Extrait du texte –
○ ○ ○ ○ ○ ○ ○

Le plus efficace des antidépresseurs

Eutrapélie est plus efficace que les antidépresseurs. Chacun a fait et fait l’expérience de ces instants précieux où il suffit de partager quelques heures autour d’une table sans se presser, de goûter aux souvenirs des uns, aux bons mots des autres, à la bonhomie de tous. Paul Claudel, qui fut un bon vivant, nous laisse quelques formules savoureuses dans son Journal : “En compagnie d’un saucisson à l’ail on n’a pas l’impression de la solitude”, ou encore : “On aime ça comme on aimerait de la tarte” ; et dans Conversations dans le Loir-et-Cher : “J’entends la trompette nasillarde des fromages.” Eutrapélie, bien entendu, ne préside pas simplement un bon souper entre amis. Elle se faufile près de nous et nous prend par la main dès que nous flanchons, écrasés par la fatigue ou les soucis. Elle nous invite à fixer notre esprit sur ce qui est paisible, beau, pur, à l’écart, pour un temps des ruminations et des gesticulations du monde.

○ ○ ○ ○ ○ ○ ○

Données fournies –
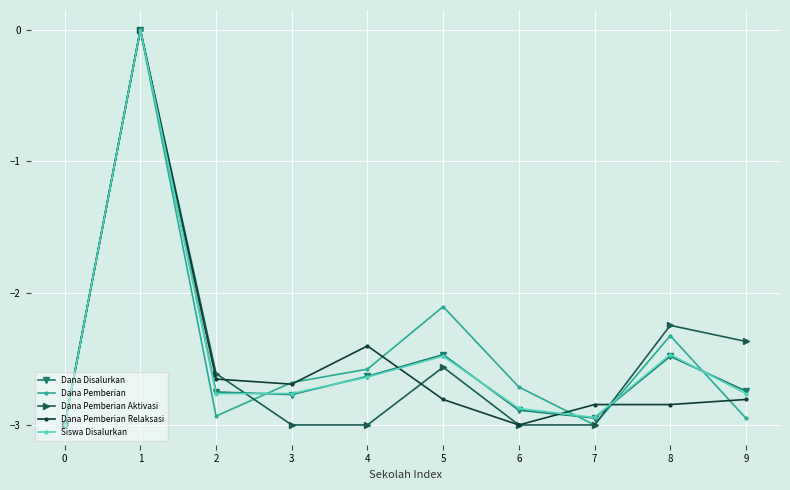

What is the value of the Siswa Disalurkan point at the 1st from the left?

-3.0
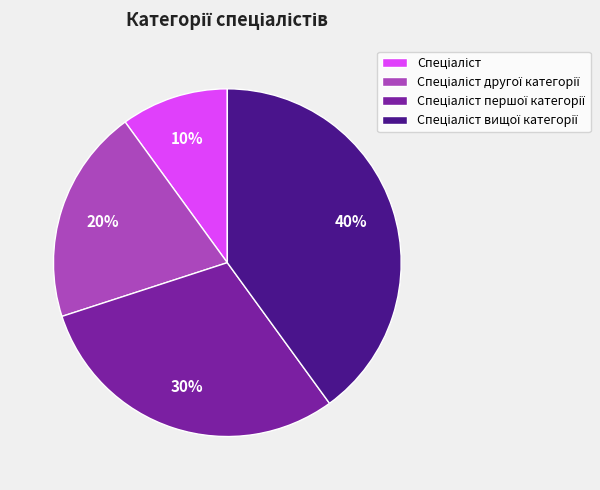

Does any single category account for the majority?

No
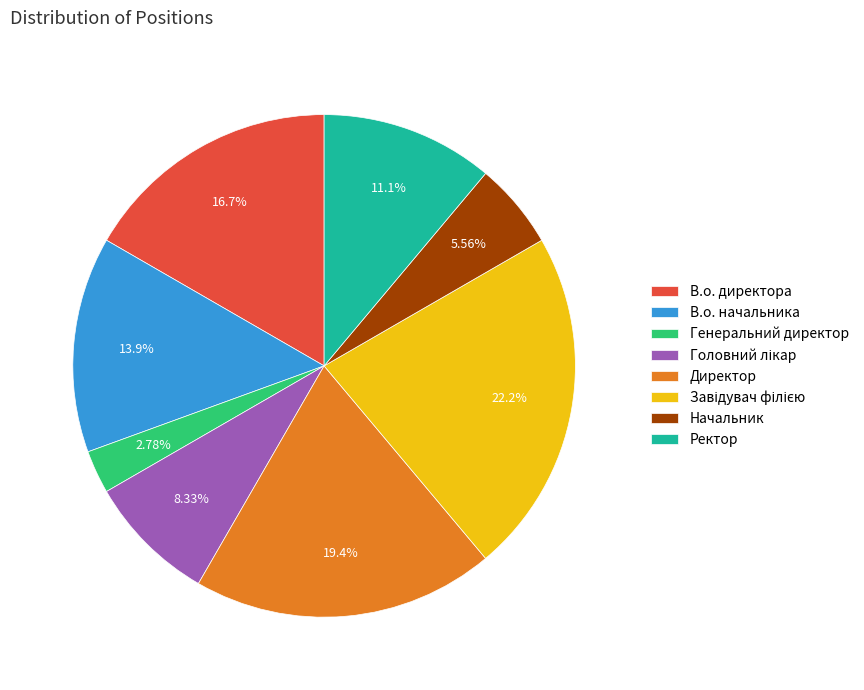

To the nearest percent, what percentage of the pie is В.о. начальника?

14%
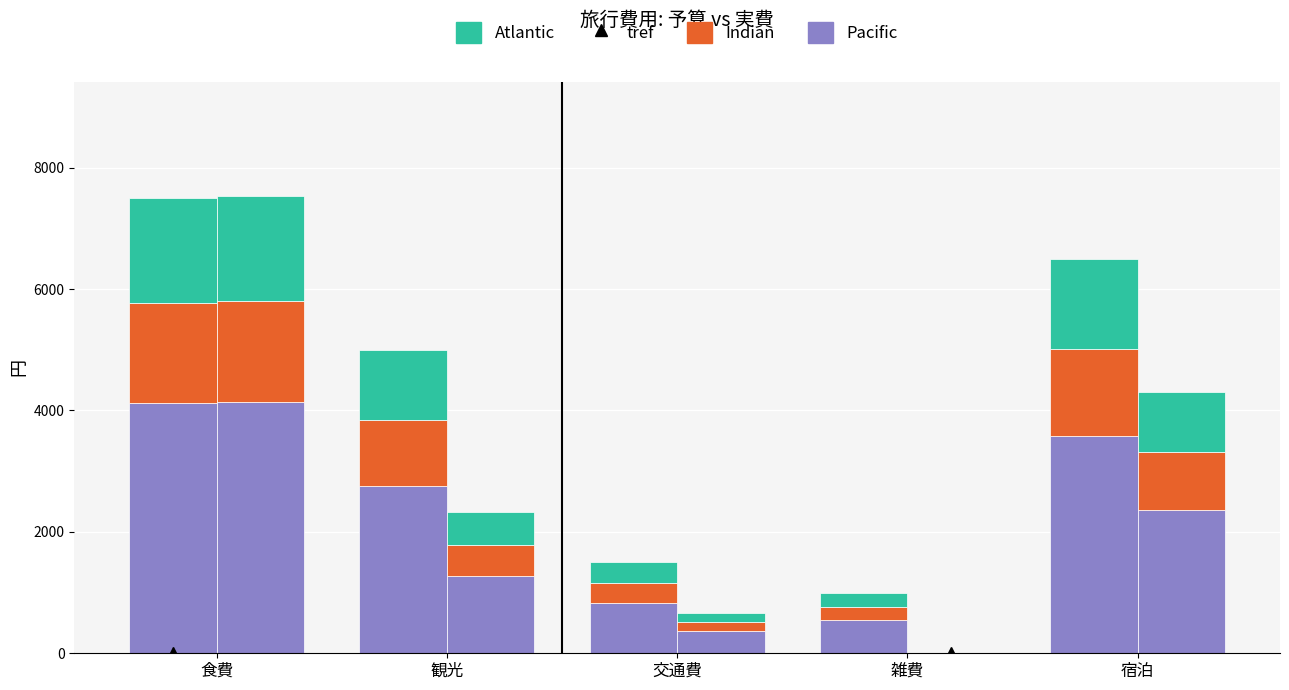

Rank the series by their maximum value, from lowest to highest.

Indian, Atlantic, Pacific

○ ○ ○ ○ ○ ○ ○

Consigne A –
Recopiez à l'identique les lignes de l'ensemble des enregistrements fournis, en omettant les images dans votre réponse.
Consigne B –
Rédigez la suite du texte consacré à l'eutrapélie, en reprenant après sa dernière phrase.

Réponse A –
What is the value of the Siswa Disalurkan point at the 1st from the left?

-3.0

Does any single category account for the majority?

No

To the nearest percent, what percentage of the pie is В.о. начальника?

14%

Rank the series by their maximum value, from lowest to highest.

Indian, Atlantic, Pacific

Réponse B –
En fait, au risque d’être réducteur et caricatural, nous pouvons nous risquer à dire que le catholicisme est la demeure d’élection d’Eutrapélie. Elle a été chassée avec sévérité, à coups de balai, par tous les prétendus réformateurs soucieux de pureté absolue et finissant dans l’hérésie à force de sévérité et d’austérité, prêts à donner des leçons de morale à Notre Seigneur qui perdait son temps à manger et à boire, et, de surcroît, en compagnie de pécheurs publics. Le catholicisme, certes, ne rit pas, mais il renvoie au monde sa véritable image et ce dernier, se découvrant dans le miroir, ne peut que rire de lui-même, à moins qu’il ne sombre dans l’orgueil. Rien n’était plus horriblement sérieux, et sinistre, cruel, que l’Antiquité, avec son cortège et ses panthéons de dieux et d’idoles qui ne promettaient que désolation à force de jalousie envers les hommes. Le Christ a retourné cela et l’Église a révélé combien ces dieux n’étaient que risibles dans leur acharnement à poursuivre les hommes de leurs vices, de leurs désirs, de leur envie. Le vrai Dieu visible dans le Christ est Celui qui donne le repos et qui invite les créatures à l’accueillir, chacune selon son espèce.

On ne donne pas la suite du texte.